Unnamed: 0,Method,Metric,Score
0,RTP-svm,accuracy,0.842
1,RTP-lr,precision,0.831
2,RTP-svm,recall,0.977
3,RTP-svm,f1 score,0.86
4,RTP-lr,auc roc,0.917


#### Best Overall Settings and Parameters
* RTP-SVM
  * kernel: poly
  * max gap: 5
  * sup pos: 0.1
  * sup neg: 0.1
* RTP-LR
  * max gap: 5
  * sup pos: 0.3
  * sup neg: 0.2
* LSTM
  * batch: 128

#### Metrics Evaluation
* True Positive Rate (TP) - *The probability that an actual positive correctly tests positive.*
* True Negative Rate (TN) - *The probability that an actual negative correctly tests negative.*
* False Positive Rate (FP) - *The probability that an actual negative wrongly tests positive.*
* False Negative Rate (FN) - *The probability that an actual positive wrongly tests negative.*

##### Accuracy: (TP + TN) / (TP + FP + FN + TN) 
* RTP-SVM correctly predicted a combined 84% of positive and negative cases. Not very informative for sepsis diagnosis due to the fact that false negatives (sepsis patients misidentified as non-sepsis patients) have a much higher cost than false positives (non-sepsis patients misidentified as sepsis patients) and Accuracy doesn't distinguish between the two.

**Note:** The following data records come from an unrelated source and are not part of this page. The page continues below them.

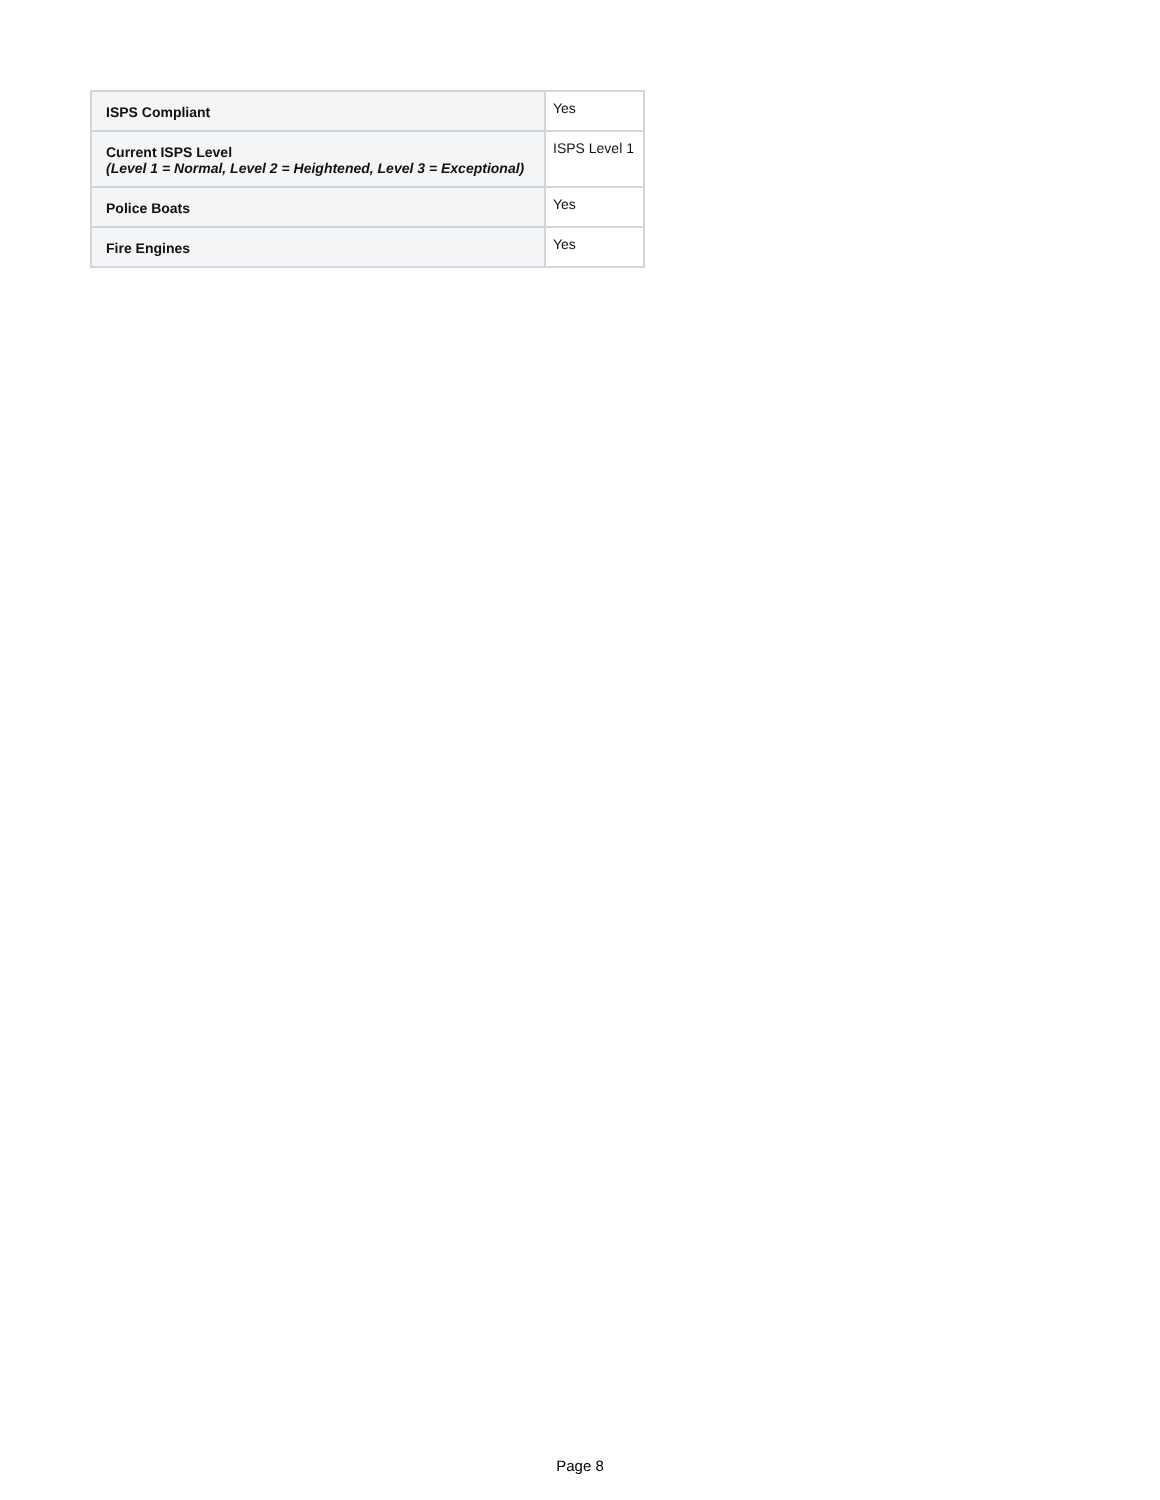| ISPS Compliant | Yes |
| Current ISPS Level (Level 1 = Normal, Level 2 = Heightened, Level 3 = Exceptional) | ISPS Level 1 |
| Police Boats | Yes |
| Fire Engines | Yes |
Page 8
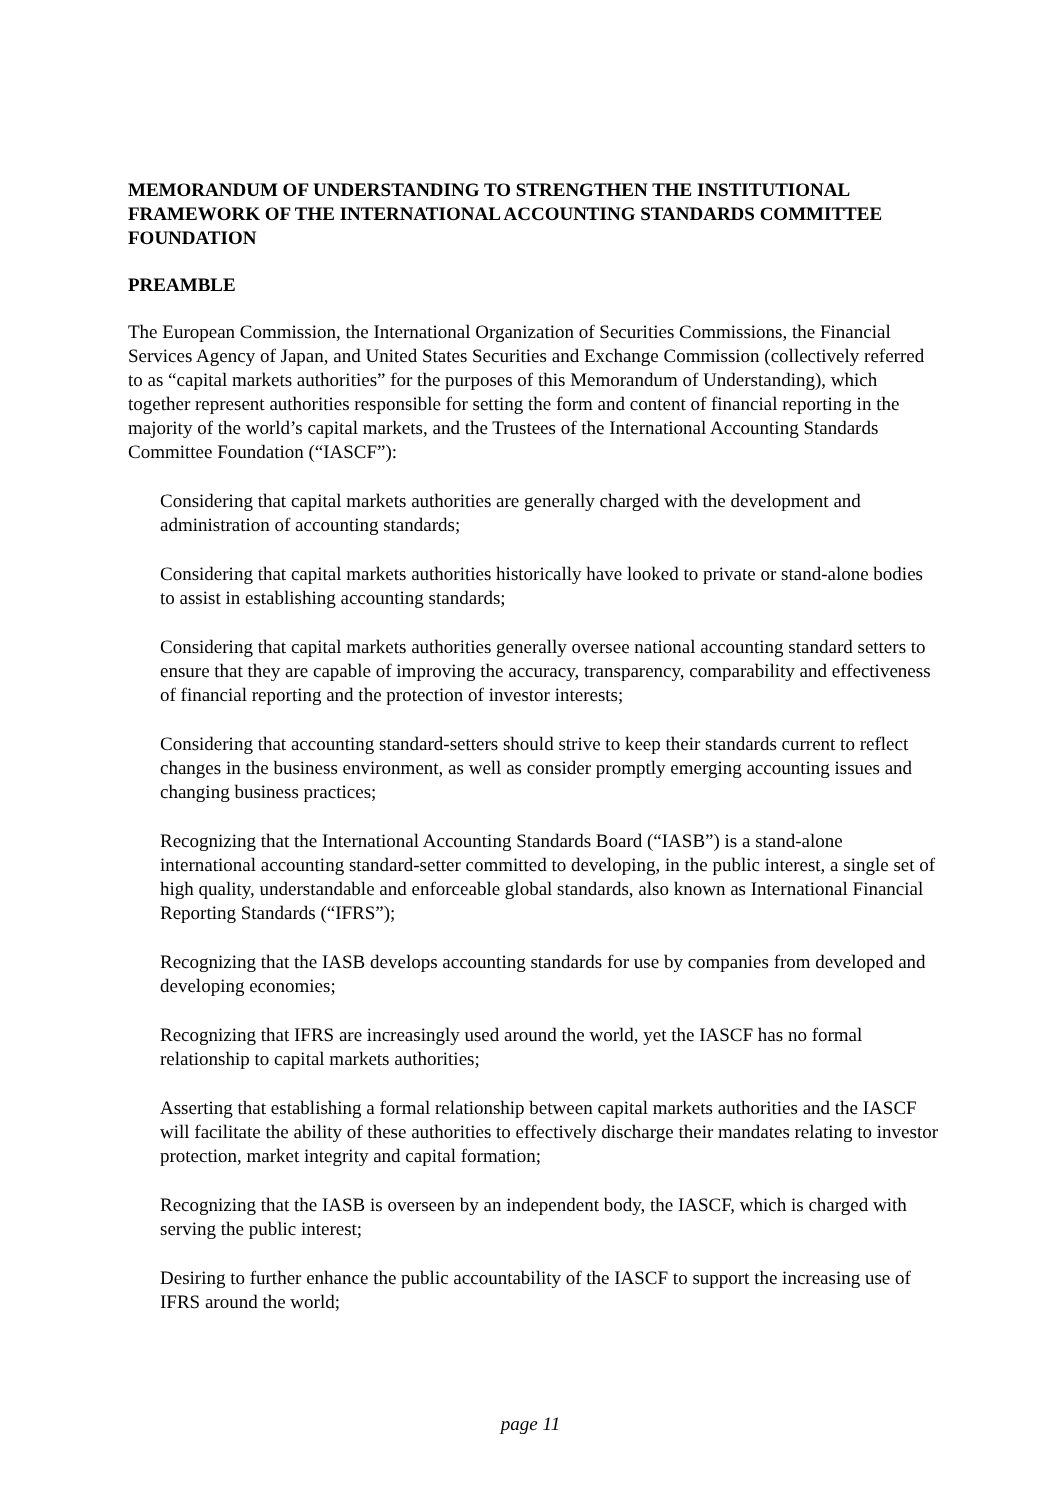MEMORANDUM OF UNDERSTANDING TO STRENGTHEN THE INSTITUTIONAL FRAMEWORK OF THE INTERNATIONAL ACCOUNTING STANDARDS COMMITTEE FOUNDATION
PREAMBLE
The European Commission, the International Organization of Securities Commissions, the Financial Services Agency of Japan, and United States Securities and Exchange Commission (collectively referred to as “capital markets authorities” for the purposes of this Memorandum of Understanding), which together represent authorities responsible for setting the form and content of financial reporting in the majority of the world’s capital markets, and the Trustees of the International Accounting Standards Committee Foundation (“IASCF”):
Considering that capital markets authorities are generally charged with the development and administration of accounting standards;
Considering that capital markets authorities historically have looked to private or stand-alone bodies to assist in establishing accounting standards;
Considering that capital markets authorities generally oversee national accounting standard setters to ensure that they are capable of improving the accuracy, transparency, comparability and effectiveness of financial reporting and the protection of investor interests;
Considering that accounting standard-setters should strive to keep their standards current to reflect changes in the business environment, as well as consider promptly emerging accounting issues and changing business practices;
Recognizing that the International Accounting Standards Board (“IASB”) is a stand-alone international accounting standard-setter committed to developing, in the public interest, a single set of high quality, understandable and enforceable global standards, also known as International Financial Reporting Standards (“IFRS”);
Recognizing that the IASB develops accounting standards for use by companies from developed and developing economies;
Recognizing that IFRS are increasingly used around the world, yet the IASCF has no formal relationship to capital markets authorities;
Asserting that establishing a formal relationship between capital markets authorities and the IASCF will facilitate the ability of these authorities to effectively discharge their mandates relating to investor protection, market integrity and capital formation;
Recognizing that the IASB is overseen by an independent body, the IASCF, which is charged with serving the public interest;
Desiring to further enhance the public accountability of the IASCF to support the increasing use of IFRS around the world;
page 11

##### Precision: TP / (TP + FP) 
* RTP-LR correctly classified 83% of its positive predictions. This tells us that our sepsis positive predictions are reasonably reliable as long as the counter-measures for sepsis patients are not particularly invasive or resource intensive since misidentified non-sepsis patients would receive the same treatment as correctly identified sepsis patients.

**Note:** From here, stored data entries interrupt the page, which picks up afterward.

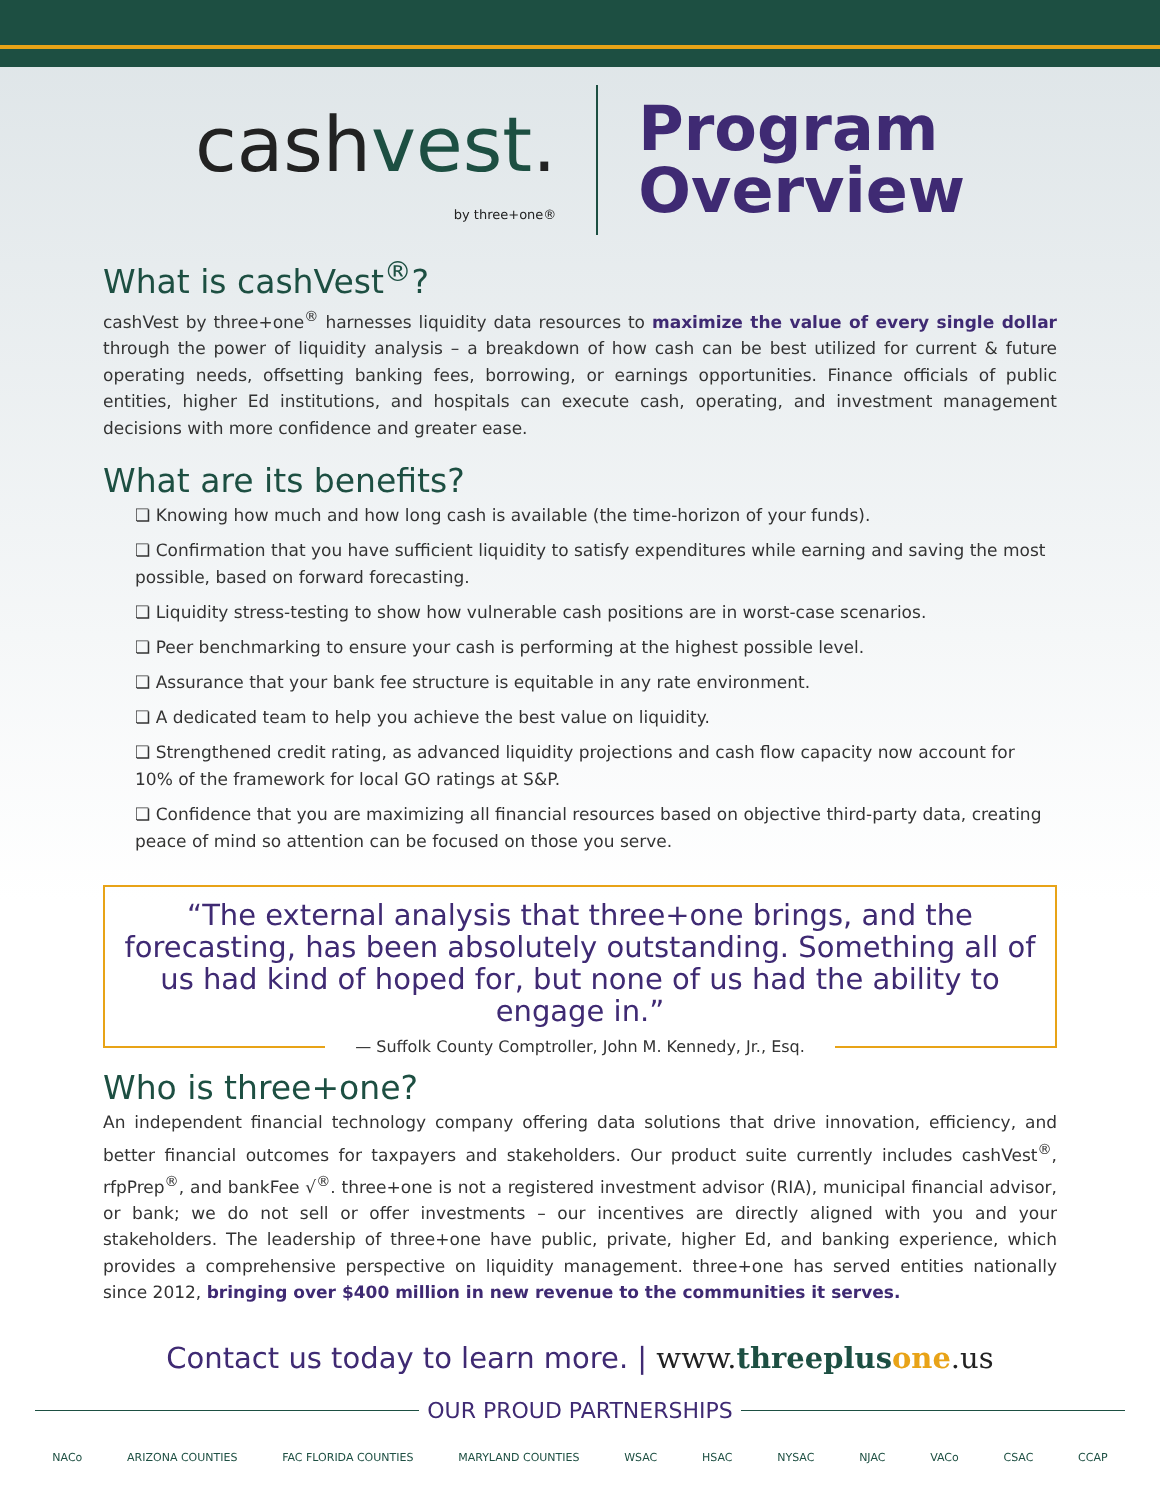cashvest.
by three+one®
Program
Overview
What is cashVest<sup>®</sup>?
cashVest by three+one<sup>®</sup> harnesses liquidity data resources to maximize the value of every single dollar through the power of liquidity analysis – a breakdown of how cash can be best utilized for current & future operating needs, offsetting banking fees, borrowing, or earnings opportunities. Finance officials of public entities, higher Ed institutions, and hospitals can execute cash, operating, and investment management decisions with more confidence and greater ease.
What are its benefits?
❏ Knowing how much and how long cash is available (the time-horizon of your funds).
❏ Confirmation that you have sufficient liquidity to satisfy expenditures while earning and saving the most possible, based on forward forecasting.
❏ Liquidity stress-testing to show how vulnerable cash positions are in worst-case scenarios.
❏ Peer benchmarking to ensure your cash is performing at the highest possible level.
❏ Assurance that your bank fee structure is equitable in any rate environment.
❏ A dedicated team to help you achieve the best value on liquidity.
❏ Strengthened credit rating, as advanced liquidity projections and cash flow capacity now account for 10% of the framework for local GO ratings at S&P.
❏ Confidence that you are maximizing all financial resources based on objective third-party data, creating peace of mind so attention can be focused on those you serve.
“The external analysis that three+one brings, and the forecasting, has been absolutely outstanding. Something all of us had kind of hoped for, but none of us had the ability to engage in.”
— Suffolk County Comptroller, John M. Kennedy, Jr., Esq.
Who is three+one?
An independent financial technology company offering data solutions that drive innovation, efficiency, and better financial outcomes for taxpayers and stakeholders. Our product suite currently includes cashVest<sup>®</sup>, rfpPrep<sup>®</sup>, and bankFee √<sup>®</sup>. three+one is not a registered investment advisor (RIA), municipal financial advisor, or bank; we do not sell or offer investments – our incentives are directly aligned with you and your stakeholders. The leadership of three+one have public, private, higher Ed, and banking experience, which provides a comprehensive perspective on liquidity management. three+one has served entities nationally since 2012, bringing over $400 million in new revenue to the communities it serves.
Contact us today to learn more. | www.threeplus one.us
OUR PROUD PARTNERSHIPS
NACo ARIZONA COUNTIES FAC FLORIDA COUNTIES MARYLAND COUNTIES WSAC HSAC NYSAC NJAC VACo CSAC CCAP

##### Recall: TP / (TP + FN) 
* RTP-SVM correctly classified 97% of all positive cases. This is the most important metric for sepsis diagnosis since the accurate diagnosis of sepsis positive patients is the priority here. As such with a 97% Recall rate we are reasonably certain of our ability to intercede on behalf of sepsis patients when necessary.

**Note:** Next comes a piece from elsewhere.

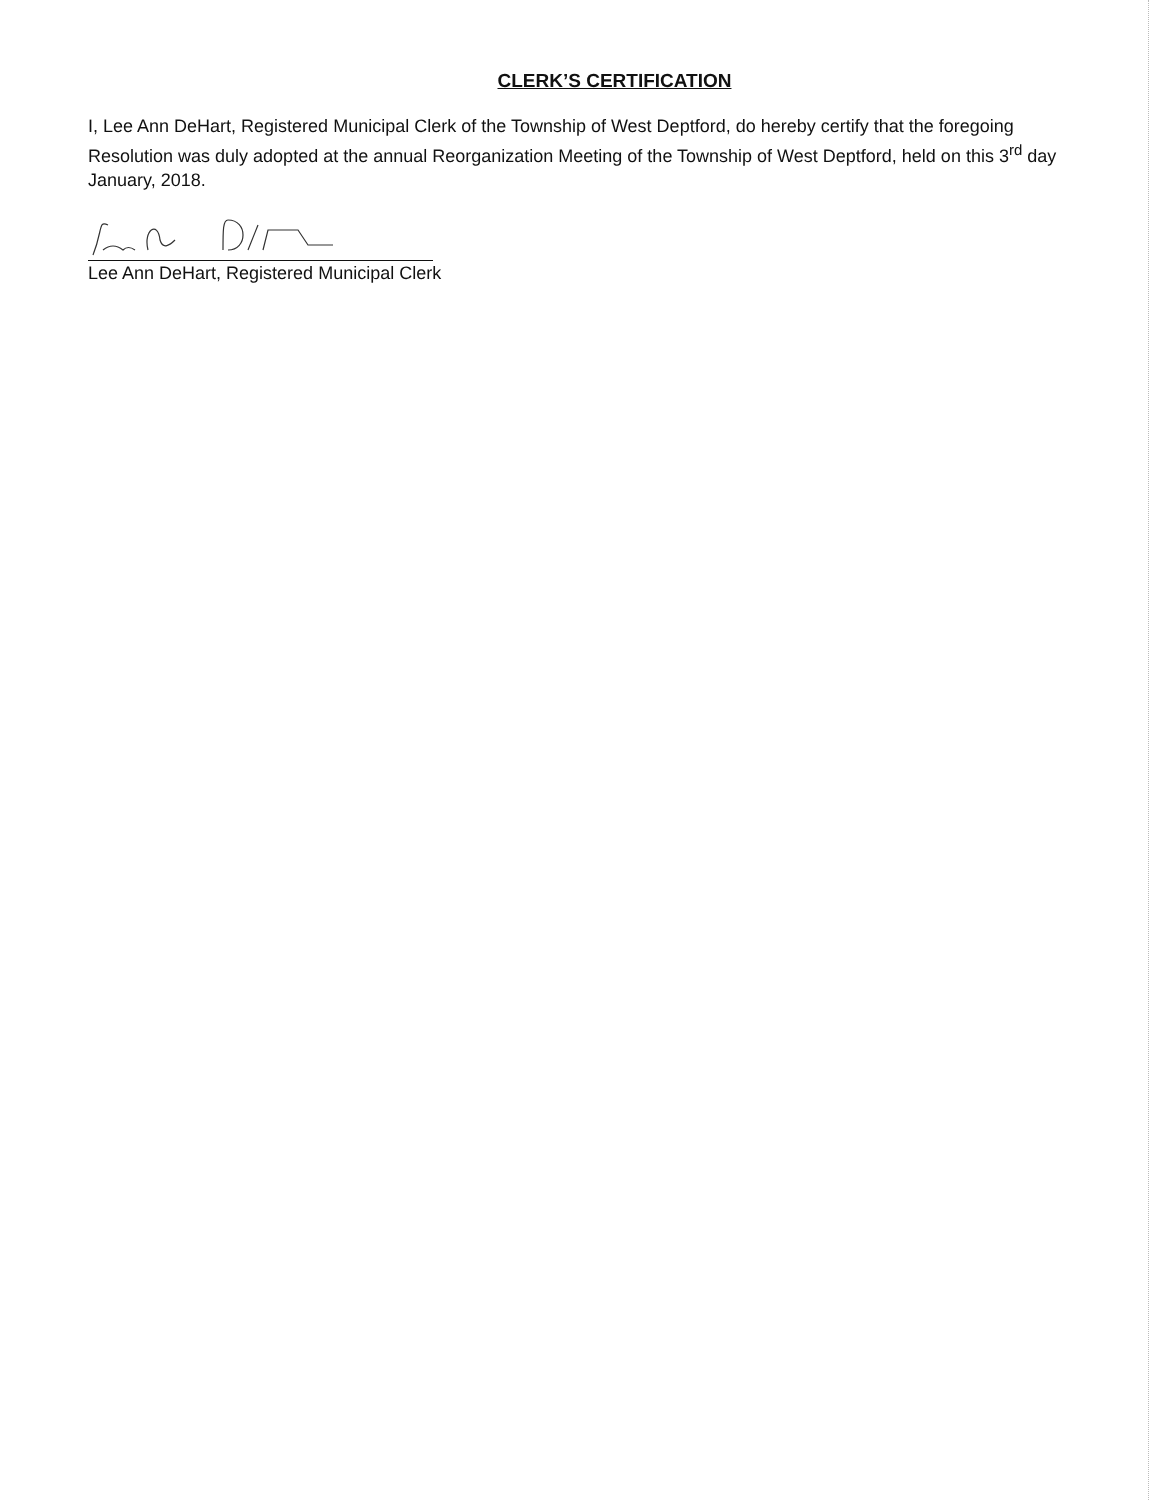CLERK’S CERTIFICATION
I, Lee Ann DeHart, Registered Municipal Clerk of the Township of West Deptford, do hereby certify that the foregoing Resolution was duly adopted at the annual Reorganization Meeting of the Township of West Deptford, held on this 3<sup>rd</sup> day January, 2018.
Lee Ann DeHart, Registered Municipal Clerk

##### F1-score: 2 x (Recall x Precision) / (Recall + Precision) 
* RTP-SVM has a fairly high 0.86 weighted average score between Recall and Precision. This is the ability to both identify sepsis cases (Recall) and be accurate with the cases it predicts as sepsis (Precision). In other words, the confidence we have in our ability to intervene on behalf of and spend resources on those patients and only those patients who truly need intervention.

##### AUC-ROC: Sensitivity (TP) vs (1 − Specificity (TN))
* RTP-LR has the highest AUC-ROC score of 0.91 indicating its superior performance over LSTM at distinguishing between patients with sepsis and patients without sepsis at various thresholds.

#### Summary:

Having completed a rigorous exploration of the sepsis EHR data using the methods RTP-SVM, RTP-LR, and LSTM, we have found that RTP out-performed LSTM on all of the relevant metrics. Further, the fitted models, SVM and LR, used in conjunction with RTP, each showed promise by achieving high scores in the various metrics. Of these, it is our conclusion that RTP-SVM is the most promising method due to the fact that it claims the high scores for the most relevant metrics for sepsis prediction, the Recall and F1-score. Using these scores, we can be moderately confident in our ability to intervene on behalf of sepsis patients while keeping unnecessary intervention levels to a reasonable minimum.

#### Proposal:

After reviewing Dr. Chi’s paper, "Recent Temporal Pattern Mining for Septic Shock Early Prediction", we found that their work cited an almost identical RTP F1-score of 0.868 using an observation window just 4 hours before diagnosis versus our F1-score of 0.860 using the same method 24 hours before diagnosis. That is a full 20 hours increase in advance notice with little drop-off in predictive ability. With such a minimal decrease in accuracy over such an extended period of time, we feel it would be reasonable to set a minimum acceptable F1-score and walk back the observation window an additional 24-48 hours in 4-hour intervals until the minimum F1-score is met. This will help to identify patients with sepsis that much earlier and before the disease has a chance to progress.